I'm not quite sure how services work in Windows or if I need to enable auto-login, so any advice here would be appreciated. The ultimate goal is to run a Java program that launches some custom software that in turn launches a web browser (IE, Firefox, etc) and is capable of taking screenshots.
The screenshot part is interesting, because in the past when I've tried this the only way I could get something other than a black screen was to have UltraVNC or RealVNC boot up as a service, though I don't know why that helped.
I'm looking for answers to three specific questions, as well as any general advice:
Should I be focussing on a Windows service or auto-login + bat file in the "Startup" folder?
If I use a Windows service, is there anything special that I need to do to make sure desktop access and/or screenshots are available?
Do you recommend any tools for common Linux commands, like curl or wget? Last time I used Windows I used Cygwin a lot, but is there something more appropriate to use here?
I have not tried auto-login on Windows instances in EC2, but here's the support document on how to enable it.
We boot-strap our Windows instances using a custom AMI with a custom Windows 'install' service already installed. The boot-strap installer reads a URL from user-data at startup. The URL points to a ZIP file stored in S3. The installer then downloads, un-zips, and executes the actual application installer -- in our case a simple CMD fie.

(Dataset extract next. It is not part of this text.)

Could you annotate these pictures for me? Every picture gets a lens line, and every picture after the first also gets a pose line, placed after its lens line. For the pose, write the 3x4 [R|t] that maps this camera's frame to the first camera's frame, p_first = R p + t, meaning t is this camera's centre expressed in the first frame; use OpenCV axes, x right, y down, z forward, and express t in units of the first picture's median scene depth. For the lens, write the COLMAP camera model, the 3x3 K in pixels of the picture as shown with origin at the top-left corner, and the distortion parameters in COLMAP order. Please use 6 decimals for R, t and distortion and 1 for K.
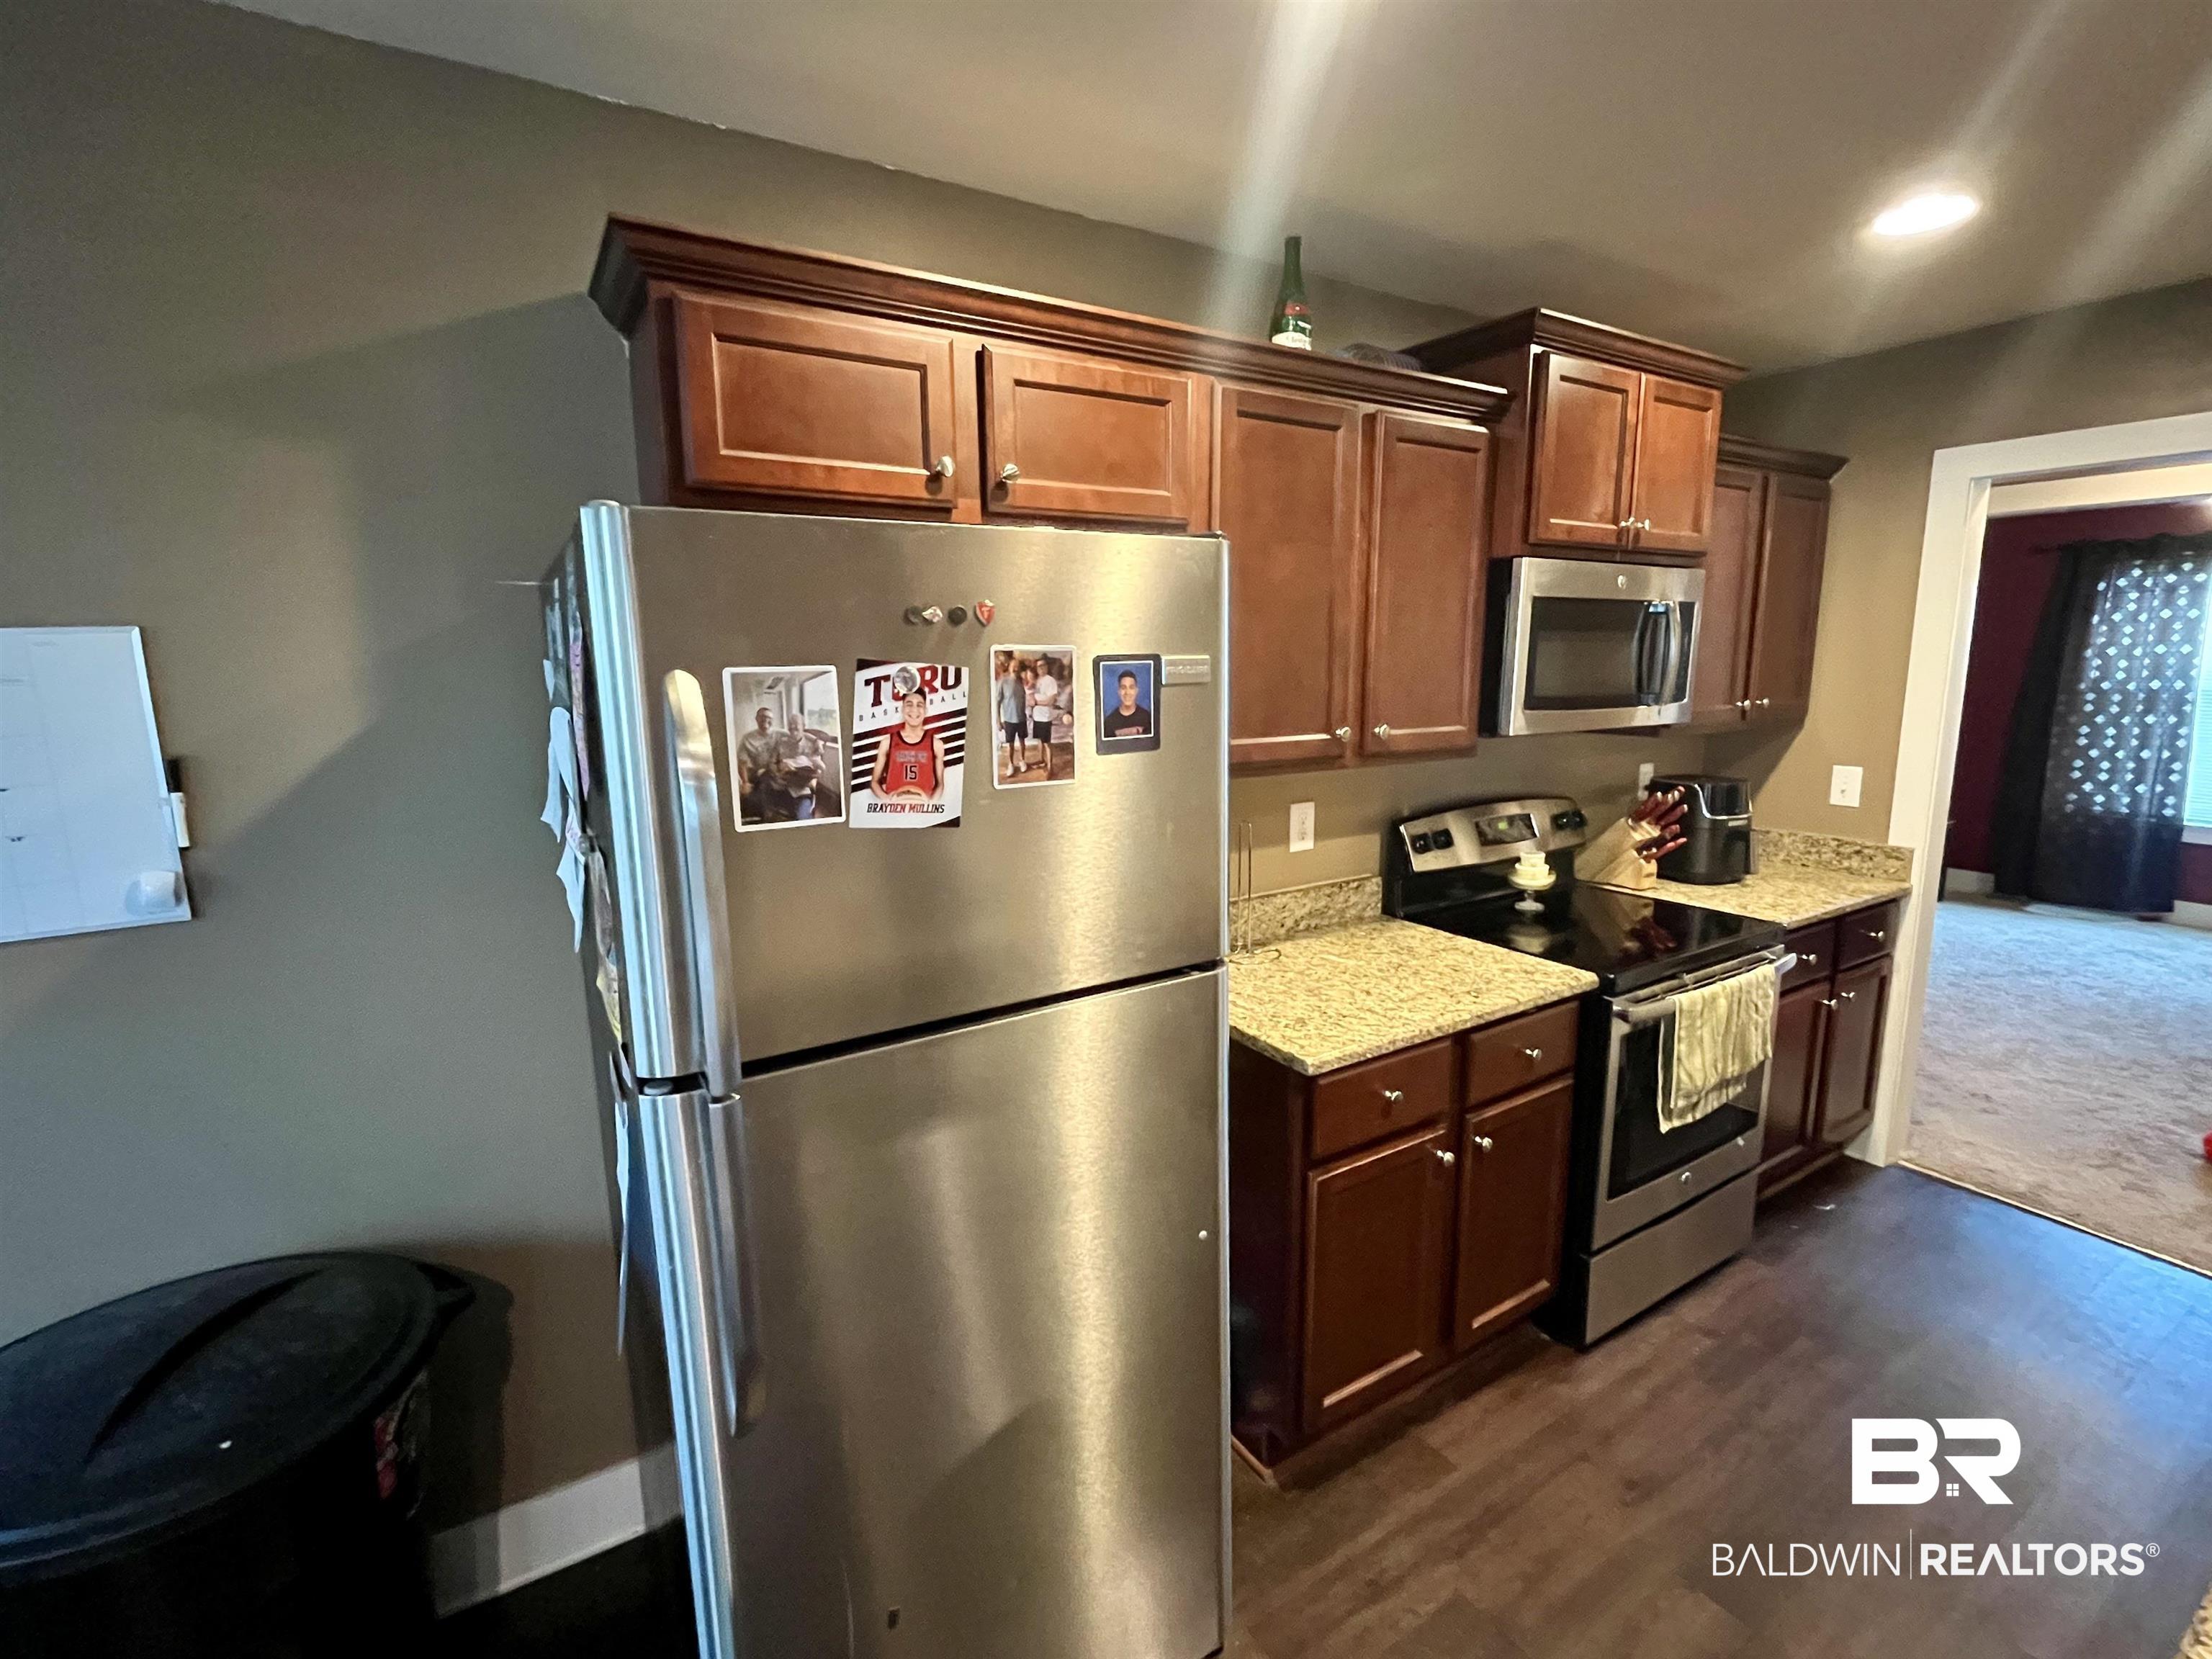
lens RADIAL K [[999.5, 0, 1105.2], [0, 999.5, 831.3], [0, 0, 1]] dist [-0.001483, -0.000343]
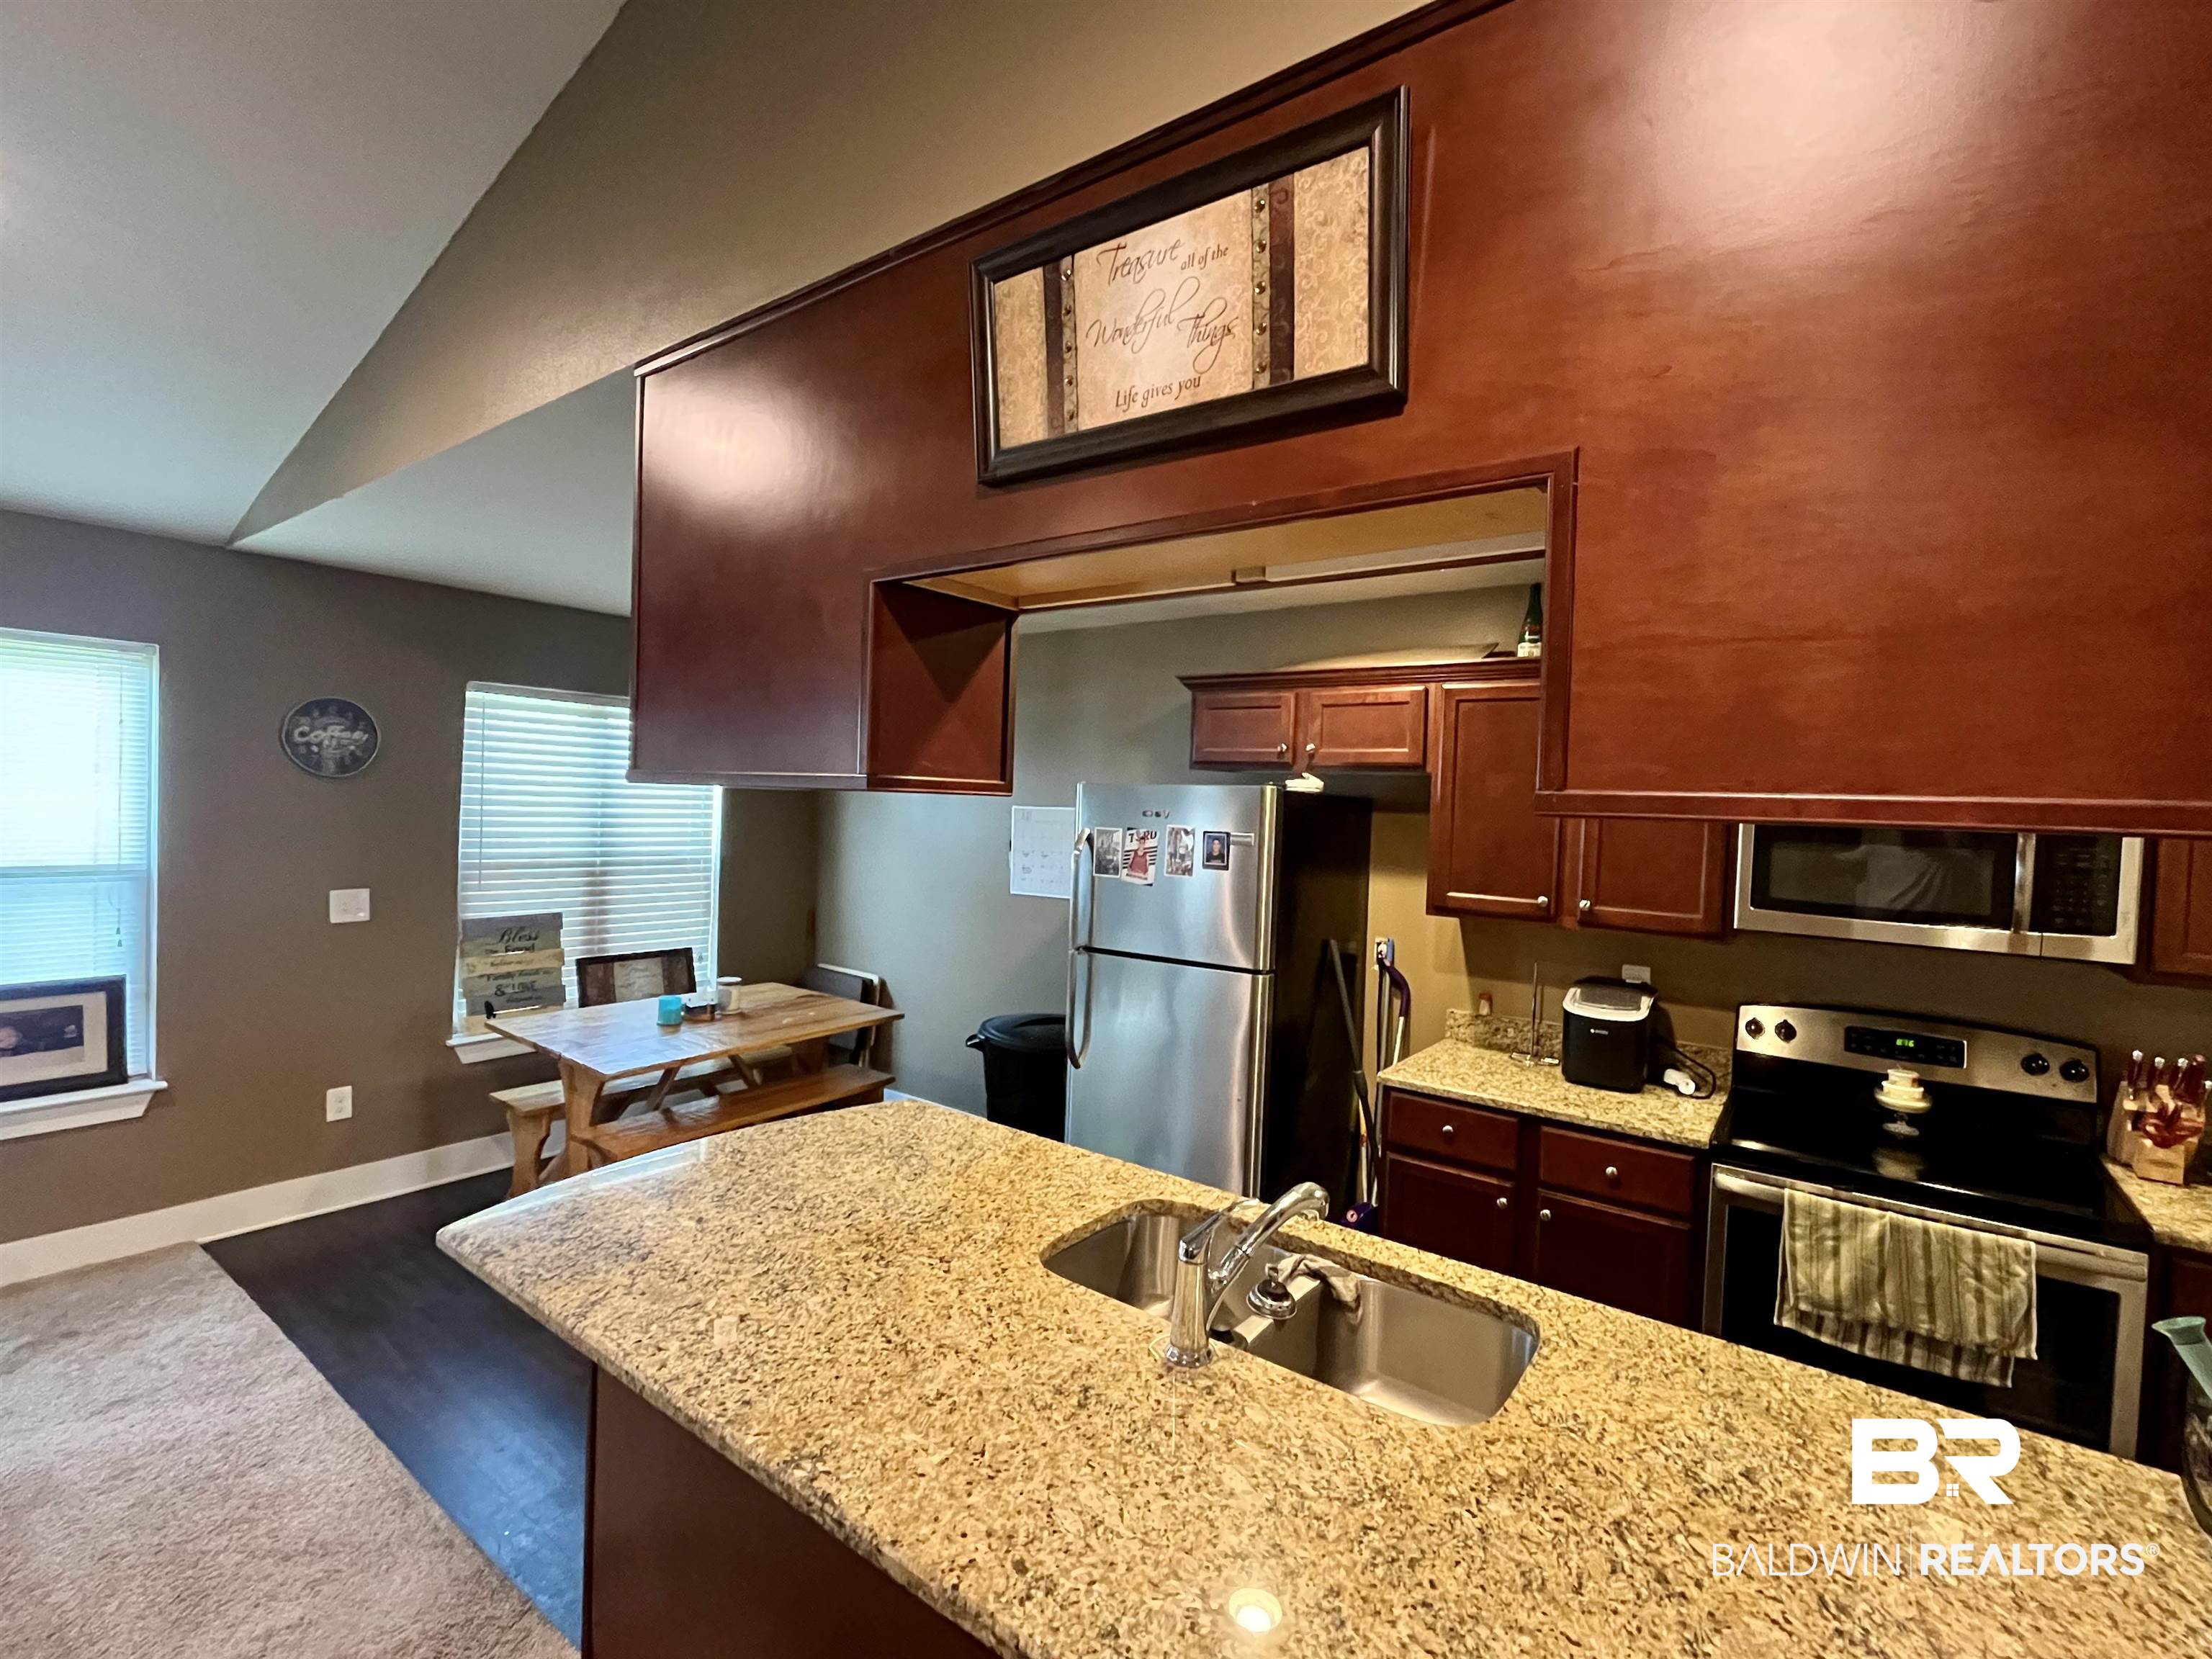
lens RADIAL K [[999.5, 0, 1103.4], [0, 999.5, 830.0], [0, 0, 1]] dist [-0.001483, -0.000343]
pose [[0.364030, 0.050516, -0.930016, 1.222198], [-0.202072, 0.979028, -0.025918, -0.029997], [0.909203, 0.197365, 0.366603, -0.104558]]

This setups allows us to have one base AMI and then be able to easily overlay 15+ different application configurations (without having to rebuild the AMI). If you only have one application configuration this may be overkill for your situation.
The only trouble we ran into was having our installer service start to early -- changing the service startup mode to "Automatic Delayed" fixed that issue.
We wrote our boot-strap installer in Java, launched via YAJSW, because we're comfortable with it. If you just want a few simple Unix tools, most are available pre-compiled for Windows, for example wget.
For something completely different, you could try PsExec to configure the instance after it has booted.
You can try using RightScale's free developer account to create plain Powershell scripts and associate them with your Windows instances to run at boot time. The RightScale dashboard solves exactly the problems you are trying to solve above.
DISCLAIMER: I work for RightScale.
As for screen capture CutyCapt is a simple tool you can point at a URL and generate an image from.
Unxutils is a great solution for those looking for unix tools on Windows. It's got the wget.exe that you're looking for, however, using Powershell to download stuff is not so bad either:
$wc = new-object system.net.webclient
$wc.DownloadFile("http://stackoverflow.com","test.html")
If you can write a batch file to do your setup, then you can run it at startup of the vm by doing this:
1. Run REGEDT32.EXE.
2. Modify the following value within HKEY_CURRENT_USER:
Software\Microsoft\Windows NT\CurrentVersion\Winlogon\ParseAutoexec
1 = autoexec.bat is parsed
0 = autoexec.bat is not parsed
As an answer to #3, I would say that you can do just about anything in a batch file that you need which includes downloading from a ftp server (but not from a http server). I am really interested in this stuff and so if you have questions, try asking me.
If you use Elastic Beanstalks you can use this:
Customizing the Software on EC2 Instances Running Windows
It uses YAML formatting standards, e.g.
packages:
msi:
mysql: http://dev.mysql.com/get/Downloads/Connector-Net/mysql-connector-net-6.6.5.msi/from/http://cdn.mysql.com/
or
sources:
"c:/myproject/myapp": http://s3.amazonaws.com/mybucket/myobject.zip
I know this is a little bit late to help out with the original post but for anyone who is still reading this one solution is to use the http://cloudinitnet.codeplex.com/ project. The service is easily installed using a powershell script and will create a local administrator account to use while running.
The goal for this project was to replace the Cloud-Init project used in Amazon Linux and Ubuntu.